### Görev 1
Sinan Ateş yazısına göre şu ifadeler doğru mu: (a) MHP 1969'da sahneye çıktı, (b) komando kampları MHP'nin gençlik teşkilatından bağımsız olarak kuruldu, (c) milliyetçilik Türkiye Cumhuriyeti'nin temel ilkelerinden biriydi. Her birine evet ya da hayır deyip yazıdaki belirleyici sözleri aynen alıntılayın.
### Görev 2
Sinan Ateş yazısını, gösterilen son cümlenin ardından kaldığı yerden sürdürün.

Gündem

Sinan Ateş’in ölümü: Bir infazdan çok daha ötesi

Sermet Toprak

1923’te bir ulus devlet olarak kurulan Türkiye Cumhuriyeti’nin temel ilkelerinden biri milliyetçilikti. Teorik olarak ilhamını Fransız İhtilali’nden alan milliyetçiliğe benzetilip yurttaşlığı esas aldığı iddia edilse de tarih çoğunlukla böyle akmadı. Özellikle İkinci Emperyalist Paylaşım Savaşı’nın ardından komünizmin tüm dünyada prestij kazanması, emperyalist kapitalist blokta yer alan ülkelerdeki sağcı siyasetin de karakterini oluşturdu. İşçi sınıfının parti ve örgütlerine karşı patronların partisi ve örgütleri… 

Yükselen solun karşısında patronlar, kitlelerin önünü kesmek için kendi sınıf kimlikleri yerine, dinsel inancı ve milliyeti esas alan söylem ve sloganları kuşandı. Temel motivasyonu antikomünizme dayalı olan bu akım, sol hareketin bir güç olarak sokakta görülmeye başladığı yıllarda ise paramiliter yapılarla kendini göstermeye başladı. 1969’da sahneye çıkan Milliyetçi Hareket Partisi de (MHP) bunlar için siyasetteki çatı işlevini gördü. Partinin gençlik teşkilatı olan Ülkü Ocakları bünyesinde “komando kampları”nda sola karşı militan gruplar eğitilip yetiştirildi. “Devlet-i ebed müddet” anlayışıyla asıl misyonu sola karşı sokaktaki hakimiyeti sağlamak olan MHP’nin “vurucu gücü” için  kimi kritik dönemlerde yasalar nezdinde şiddet uygulama tekelinin devlette olduğu kuralı da görmezden gelindi. Devletin hukuk dışına çıkma ihtiyacı duyduğu durum ve dönemlerde gereken destek böylece sağlandı. Ülkücü-faşist hareket, bu “sol kırım” döneminde Kanlı Pazar’dan 16 Mart Katliamı’na, Abdi İpekçi suikastından Maraş ve Çorum katliamlarına kadar birçok olayda tarihsel misyonunu yerine getirdi.

### Verilen bilgiler
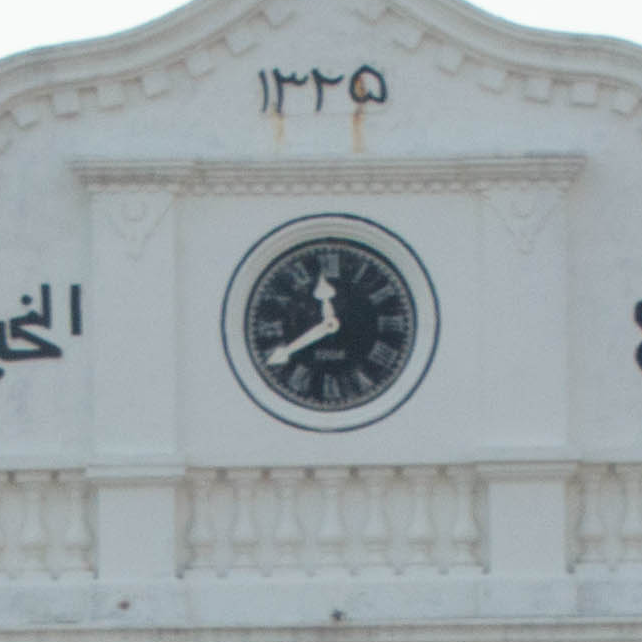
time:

### Çıktı 1
(a) Evet: “1969’da sahneye çıkan Milliyetçi Hareket Partisi de (MHP)”
(b) Hayır: “Partinin gençlik teşkilatı olan Ülkü Ocakları bünyesinde”
(c) Evet: “Türkiye Cumhuriyeti’nin temel ilkelerinden biri milliyetçilikti”

### Çıktı 2
Patronların imdadına hızır gibi yetişen 12 Eylül darbesinin ardından solun büyük ölçüde zayıflatılmasıyla ise işler değişti. Kamu iktisadi teşekküllerinin haraç mezat elden çıkarıldığı bu dönem, daha önce emekçi halka doğrultulan silahların artık patronların çek-senet-arazi kavgasında kullanıldığı bir “çete düzeni”ne zemin sağladı. Ülkücü hareketin sembolleşmiş isimleriyle anılan bu mafyatik yapılanmalar, hukuk dışı bu faaliyetlerini asli unvanlarını unutmadan sürdürdü. 12 Eylül’le birlikte resmi ideoloji haline getirilen Türk-İslam sentezini bugün tam olarak devlette temsil eden AKP-MHP iktidarı ise sokaklarda artık olarak ülkücülerin yanı sıra tarikat ve cemaat yapılarının da boy gösterdiği bir dönemi getirdi. Kimi zaman laikliğe meydan okuyan yürüyüşlerle, kimi zaman içkili mekanlara gözdağı eylemleriyle, kimi zaman doğrudan sol partileri ve ilerici örgütleri hedef alan saldırılarla ortaya çıkan bu grupların, seçime giden Türkiye’de iktidar tarafından gerekli gördüğünde sokağa salmak için birer “yedek güç” olarak tahkim edebileceği endişelerini hafife almamak gerekiyor.

2023’e 1 gün kala böyle bir atmosferde Ankara’da düzenlenen Sinan Ateş cinayeti ve beraberinde yaşananlar, üzerinde önemle durulması gereken bazı noktaları gösteriyor. Cinayetin ardından yapılan haberler, aralarında polislerin de olduğu tutuklamalar ve ortaya saçılan bilgiler olayın basit bir çete faaliyeti olmaktan çok daha öte organize bir planın sonucu olduğunu ve faillerinin MHP’yle bağlantısını net şekilde açığa çıkarıyor. İnfaz edilen kişinin MHP’nin gençlik yapılanması Ülkü Ocakları’nın bir önceki genel başkanı olması da bir çok soru işaretini beraberinde getiriyor.

‘Dava’ kurbanı mı?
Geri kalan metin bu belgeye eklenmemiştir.